To apply for a grant, university researchers must review requests for proposals, scope their projects based on Air Force priorities and determine which of several thematic research portfolios their work falls within, Blaha said. For most Ohio State faculty and students at the event, this was the Information and Networks portfolio, which supports research on cybersecurity, machine intelligence, cognitive neuroscience and other similar topics through specialized programs. One of these, Trust and Influence, felt particularly relevant for researchers in the Department of Psychology, which is widely recognized for its scholarship on attitudes and persuasion.
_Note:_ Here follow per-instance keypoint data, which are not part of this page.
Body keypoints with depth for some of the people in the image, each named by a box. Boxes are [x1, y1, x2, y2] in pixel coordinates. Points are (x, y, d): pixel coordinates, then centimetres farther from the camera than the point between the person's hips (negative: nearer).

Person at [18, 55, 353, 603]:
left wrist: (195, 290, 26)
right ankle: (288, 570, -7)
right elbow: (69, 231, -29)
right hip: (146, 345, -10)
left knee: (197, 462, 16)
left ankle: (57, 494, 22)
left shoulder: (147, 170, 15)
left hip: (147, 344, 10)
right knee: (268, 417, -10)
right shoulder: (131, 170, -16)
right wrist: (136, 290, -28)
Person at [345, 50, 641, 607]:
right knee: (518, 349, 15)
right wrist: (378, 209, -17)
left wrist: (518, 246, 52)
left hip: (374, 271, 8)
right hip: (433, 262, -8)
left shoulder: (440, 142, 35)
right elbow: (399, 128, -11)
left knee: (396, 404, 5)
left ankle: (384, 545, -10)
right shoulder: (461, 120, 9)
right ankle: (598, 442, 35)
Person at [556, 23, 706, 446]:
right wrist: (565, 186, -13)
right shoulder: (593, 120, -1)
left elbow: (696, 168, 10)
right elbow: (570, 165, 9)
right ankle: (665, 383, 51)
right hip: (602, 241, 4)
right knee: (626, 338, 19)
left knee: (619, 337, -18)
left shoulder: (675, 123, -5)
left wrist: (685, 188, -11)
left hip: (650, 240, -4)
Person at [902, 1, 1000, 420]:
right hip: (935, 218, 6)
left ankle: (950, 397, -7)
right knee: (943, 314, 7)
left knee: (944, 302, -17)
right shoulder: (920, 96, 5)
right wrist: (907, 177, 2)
“The key is [the Air Force sees] basic research as crucial to informing and improving the applied aspects of their mission,” said Duane Wegener, a professor of social psychology and chair of the department.
Before submitting full proposals, researchers also need to discuss and refine their ideas with ARFL program officers, Blaha said. These channels of communication remain open, she stressed, particularly after a grant is awarded.
“Be part of our ecosystem. We want to partner,” she said. “It’s not quite in our nature to just give you a grant and hope for the best in a few years. We want to hear from you regularly.”
Some Ohio State faculty were able to get a head start on these discussions during the October program.
After the public presentations, Kentaro Fujita, a psychology professor and co-director of the Decision Sciences Collaborative, was one of several researchers to meet with AFRL and AFOSR representatives and invited them to attend a November symposium on computational social science. Featuring influential scholar Matthew Salganik of Princeton University as the keynote speaker, the event would cover some of the novel methodologies the Air Force seeks to promote, Fujita explained, such as machine-learning, text-analysis and large-language models.
Wegener, incoming psychology professor Kurt Gray and Kelly Garrett, who directs the School of Communication, also had the chance to tell AFRL and AFOSR scientists about Ohio State’s new Collaborative on the Science of Polarization and Misinformation (C-SPAM). Launched in 2024, the initiative studies the science behind current societal divisions and the false and misleading information that often fuels them – topics that resonated with the Air Force scientists. One emphasized his concern about auditory deep fakes and the potential risks they create during combat.
“It’s almost like bringing zero trust in human [communication],” he said.
Wegener said he was excited about the social science partnerships these kinds of shared interests could lead to, particularly involving national security.
Garrett was, too. “There is latent potential here,” he said.